CHALLENGE 1> Render the entries' lines as a Markdown table with columns Row and Line. Take only the lines from the one containing "Rendered at 1654 by 1241 pixels." up to and including the one containing "text_box 是一种解决问题的思路 关心解决问题的步骤(实现细节)", number each line, and skip blank lines.

+ + + +

# Van Halen Tour:Three Is A Magic Number



## GuitarsCanada

After two false starts earlier this year, Van Halen announce dates for a North American arena tour.

More...


----------



## Jeff Flowerday

Calgary Dec 11th. Cool.


----------



## ne1roc

:banana:

Well.........I'm looking forward to it!


----------



## Robboman

25 date tour wraps up in CALGARY Dec 11th. Pretty sure I'll be there. If it actually happens. Think Ed will be sober that night?


----------



## Robboman

> Roth, 52, spoke virtually nonstop at the event, promising that the band's upcoming 25-date North American trek was merely the precursor to a world tour and to a new album.


http://news.yahoo.com/s/nm/20070813/music_nm/vanhalen_dc_2;_ylt=Av4ScodxWsRJ4JZc61JLR08E1vAI

Maybe now everyone will stop bashing Eddie in the forums and bash on Dave instead!


----------



## Jeff Flowerday

Robboman said:


> 25 date tour wraps up in CALGARY Dec 11th. Pretty sure I'll be there. If it actually happens. Think Ed will be sober that night?


Well if he knows what's good for him he'll stay sober. But who knows, if Roth is Roth he might drive Eddie back to the bottle.


----------



## Robert Bogdan

Jeff Flowerday said:


> Well if he knows what's good for him he'll stay sober. But who knows, if Roth is Roth he might drive Eddie back to the bottle.


Seen them twice. Once in the 70's when they opened for Heart and again on their last tour. I walked out the second time during Eddie's "solo". 

I'm REALLY not sure if I want to be that dissapointed again.


----------



## GuitarsCanada

Could be the best they have been in years, or it could be a total bust. Tough one to call right now.


----------



## david henman

...they are talking a big game - not a good sign. 

if they really had it together, it would be better to let the performances, and word of mouth, do the talking.

then again, that would require getting dlr to shut up.

-dh


----------



## keefsdad

david henman said:


> ...they are talking a big game - not a good sign.
> 
> if they really had it together, it would be better to let the performances, and word of mouth, do the talking.
> 
> then again, that would require getting dlr to shut up.
> 
> -dh


Kind of like getting a guitar player to turn down


----------



## Robert Bogdan

keefsdad said:


> Kind of like getting a guitar player to turn down


Put some sheet music in front of Dave?


----------



## Robert1950

Van Halen. Yawn,... zzzzzzzzzzzzzzzzzzzzzzzzzzz.


----------



## gproud

I was semi-excited until I saw the ticket prices...

+ + + +

CHALLENGE 2> Update the Van Halen tour thread from "# Van Halen" up to and including "American arena tour.", swapping "arena" for "stadium".

DATA IN THIS EXERCISE>
+ + + +

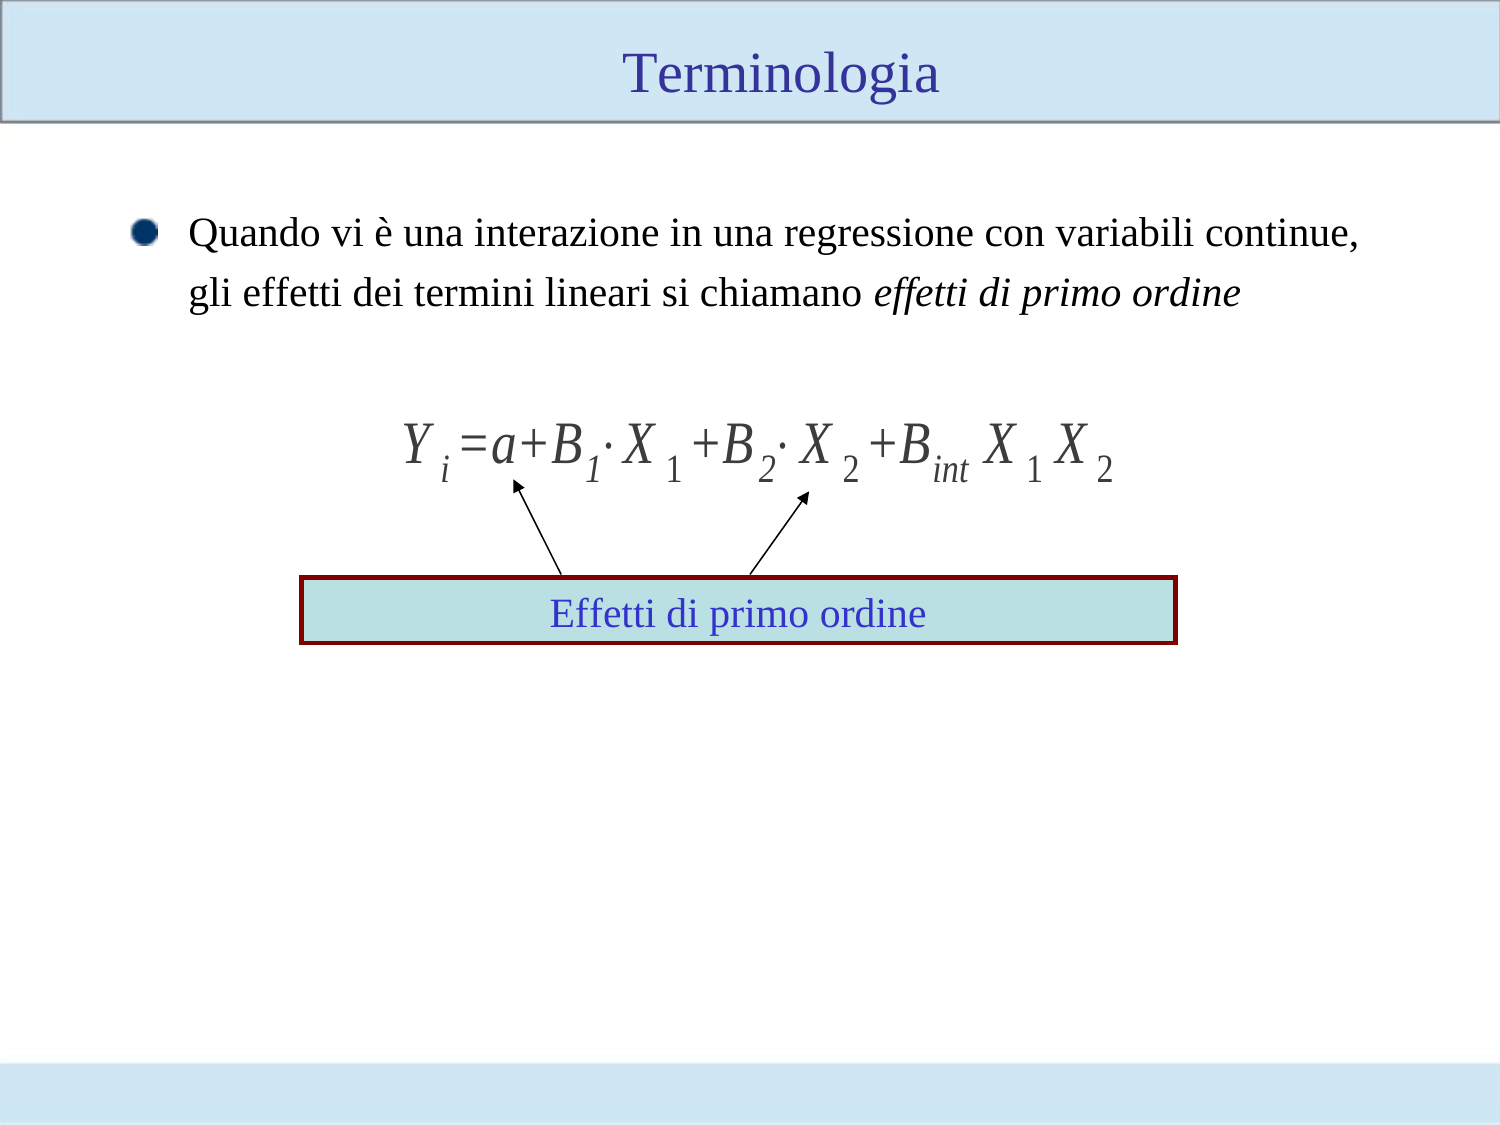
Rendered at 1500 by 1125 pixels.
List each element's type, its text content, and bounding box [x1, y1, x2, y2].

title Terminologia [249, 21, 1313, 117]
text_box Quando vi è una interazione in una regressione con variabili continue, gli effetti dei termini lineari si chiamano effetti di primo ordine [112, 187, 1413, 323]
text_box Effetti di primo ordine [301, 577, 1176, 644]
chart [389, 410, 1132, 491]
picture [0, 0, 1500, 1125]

+ + + +

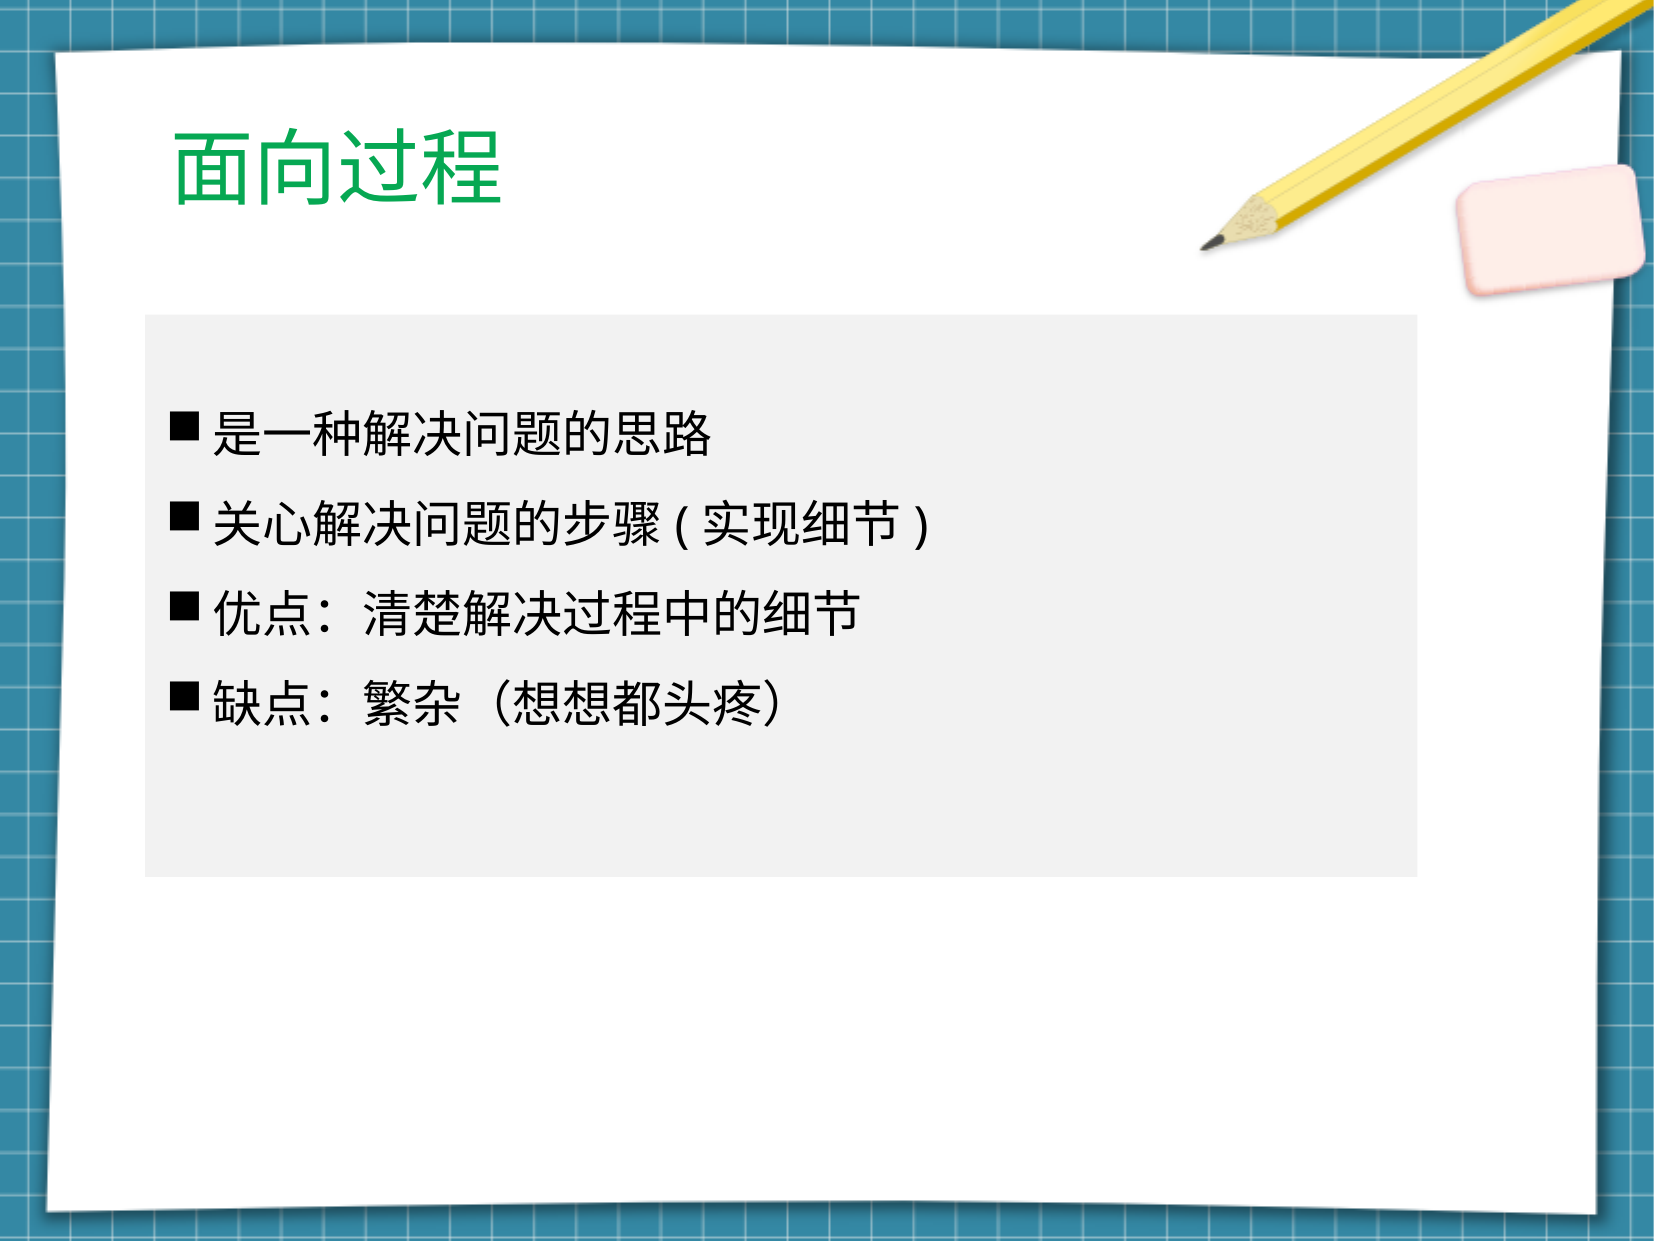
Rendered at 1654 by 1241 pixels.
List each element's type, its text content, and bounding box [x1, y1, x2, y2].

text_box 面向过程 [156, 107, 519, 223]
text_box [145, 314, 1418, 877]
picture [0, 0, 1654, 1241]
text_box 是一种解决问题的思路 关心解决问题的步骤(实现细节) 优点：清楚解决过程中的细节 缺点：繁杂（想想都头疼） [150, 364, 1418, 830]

+ + + +

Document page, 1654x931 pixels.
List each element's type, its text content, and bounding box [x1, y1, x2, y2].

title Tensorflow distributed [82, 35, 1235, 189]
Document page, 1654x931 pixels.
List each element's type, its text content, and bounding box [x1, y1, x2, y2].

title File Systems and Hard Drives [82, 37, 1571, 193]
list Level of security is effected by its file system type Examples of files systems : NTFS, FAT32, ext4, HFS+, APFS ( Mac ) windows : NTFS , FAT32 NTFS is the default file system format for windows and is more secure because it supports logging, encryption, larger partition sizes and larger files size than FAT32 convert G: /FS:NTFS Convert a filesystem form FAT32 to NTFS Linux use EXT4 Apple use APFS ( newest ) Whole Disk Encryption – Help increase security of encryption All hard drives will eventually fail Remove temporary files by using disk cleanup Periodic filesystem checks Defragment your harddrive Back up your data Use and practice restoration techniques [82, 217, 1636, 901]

+ + + +

COMPLETE RESPONSE 1>
| Row | Line |
|---|---|
| 1 | Rendered at 1654 by 1241 pixels. |
| 2 | List each element's type, its text content, and bounding box [x1, y1, x2, y2]. |
| 3 | text_box 面向过程 [156, 107, 519, 223] |
| 4 | text_box [145, 314, 1418, 877] |
| 5 | picture [0, 0, 1654, 1241] |
| 6 | text_box 是一种解决问题的思路 关心解决问题的步骤(实现细节) 优点：清楚解决过程中的细节 缺点：繁杂（想想都头疼） [150, 364, 1418, 830] |

COMPLETE RESPONSE 2>
# Van Halen Tour:Three Is A Magic Number



## GuitarsCanada

After two false starts earlier this year, Van Halen announce dates for a North American stadium tour.